# Air flow to cabin filter



## Philb (Jun 18, 2016)

Ashokan1 said:


> Where does the air flow to the cabin filter originate? I changed my filter recently and noticed a little rodent digging on the intake side of the filter. Wondering where it originates so I can place some screening over it to keep them buggers out.


I'm not positive on this but I think it's here:


----------



## Ashokan1 (Dec 31, 2013)

Thanks I'll take a closer look at that.


----------



## Philb (Jun 18, 2016)

Thanks for reminding me that I needed to check the cabin air filter on my 2013 Cruze with 31,000 miles. Pulled it out and it was pretty bad! Loaded with leaves and quite black.

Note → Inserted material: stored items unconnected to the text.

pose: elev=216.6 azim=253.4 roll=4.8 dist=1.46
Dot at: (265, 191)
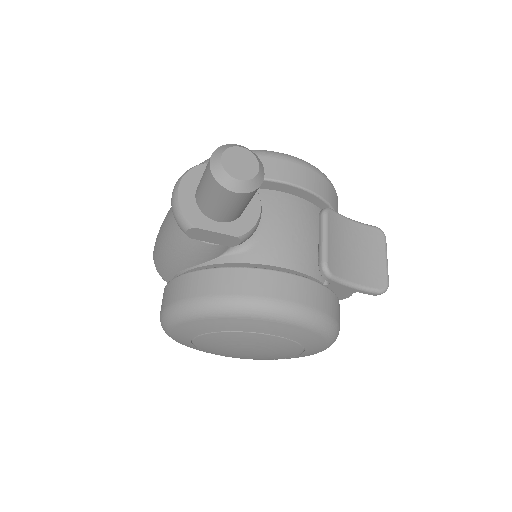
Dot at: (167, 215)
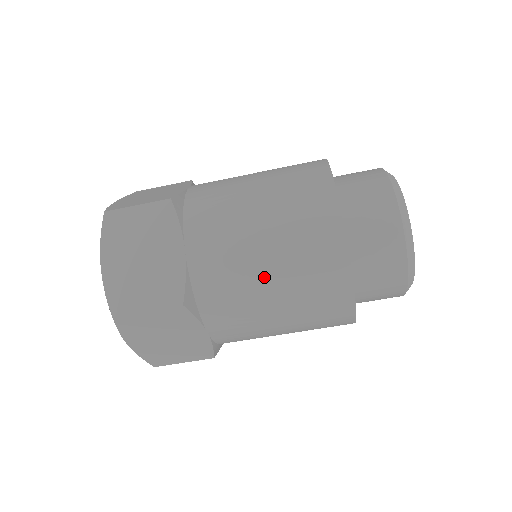
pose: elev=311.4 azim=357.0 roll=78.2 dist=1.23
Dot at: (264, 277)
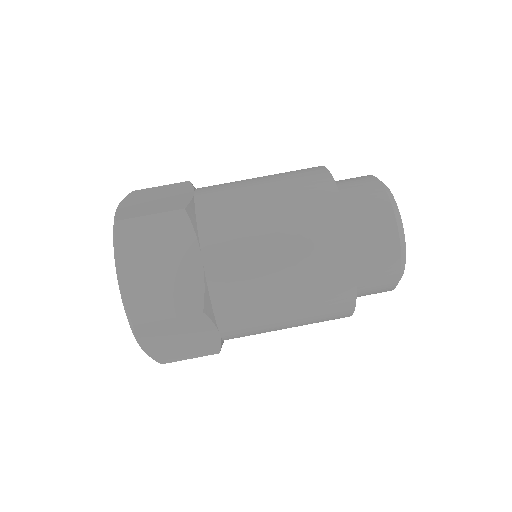
Dot at: (261, 198)
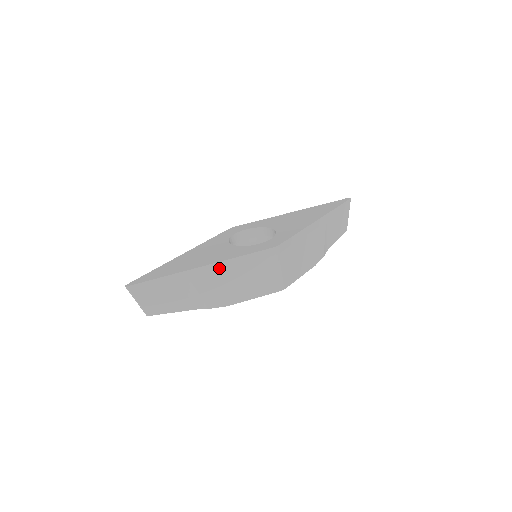
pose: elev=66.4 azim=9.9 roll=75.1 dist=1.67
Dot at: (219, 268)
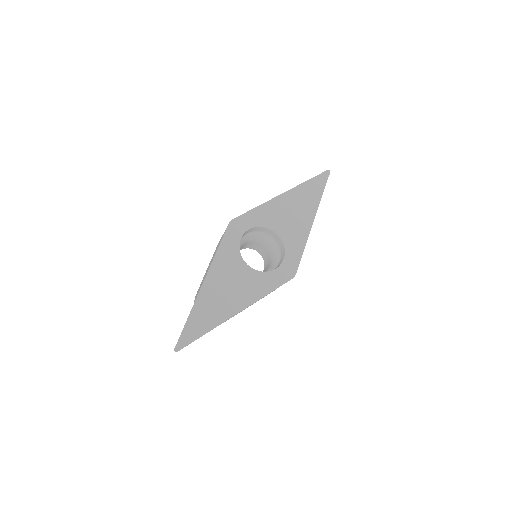
Dot at: occluded
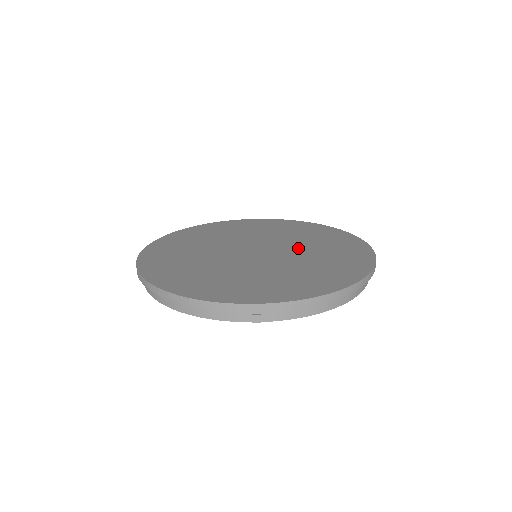
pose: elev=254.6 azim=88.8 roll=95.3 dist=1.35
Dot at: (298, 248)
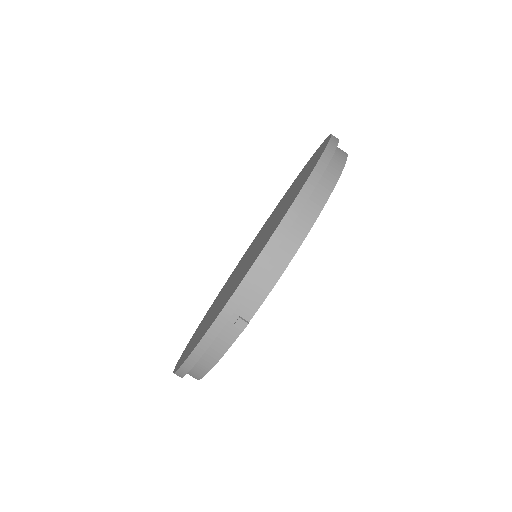
Dot at: (278, 211)
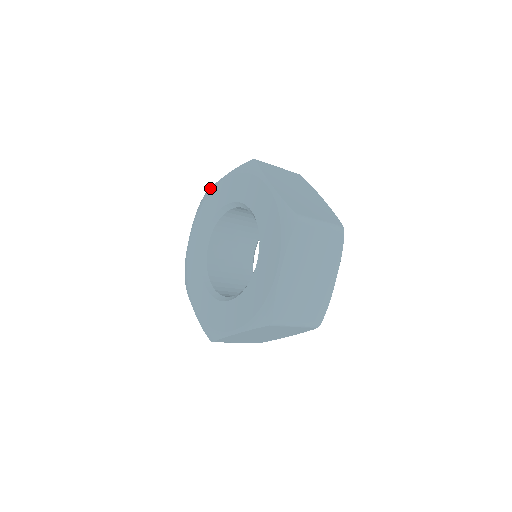
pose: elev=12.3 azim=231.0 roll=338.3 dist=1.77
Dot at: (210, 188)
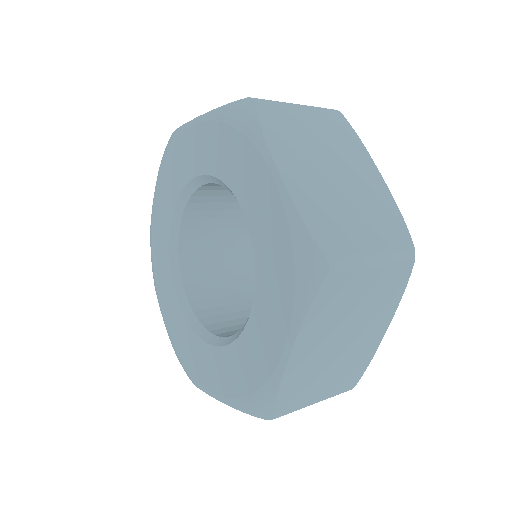
Dot at: occluded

Obviously it had not been changed since the car was new so I ordered a replacement from eBay for $8.00. Cheap enough!


----------



## obermd (Mar 3, 2012)

Philb said:


> I'm not positive on this but I think it's here:
> View attachment 198393


Wrong side. If you look closely you'll see the vents on the driver's side have the holes in them.


----------



## ChevyGuy (Dec 13, 2014)

Yeah, I think it's near the coolant tank. That's a large part of why the car has suffered from coolant smell in the interior.


----------



## Philb (Jun 18, 2016)

obermd said:


> Wrong side. If you look closely you'll see the vents on the driver's side have the holes in them.


I actually went to look at my 2013 Cruze. These three areas have openings in them:


----------



## Robby (Mar 1, 2013)

If you were to remove the fenders you would find rather large, squarish openings at the ends of the plenum (the channel that the air is drawn into).
These are additional drains, but as the OP has found, critters can climb into the airspace between the front fender and 'A' pillar and make it into the plenum.......their curiosity and search for food often finds them falling down the air inlet (on the far right, opposite the inlet grill) and onto the cabin filter.
Sometimes they get out, sometimes that is their last event..........debris and signs of gnawing obviously mean they figured it out......a stinky body you have to get out of the system means they didn't fare so well.

Good Morning.....think about this, enjoy breakfast, ha ha.

Rob


----------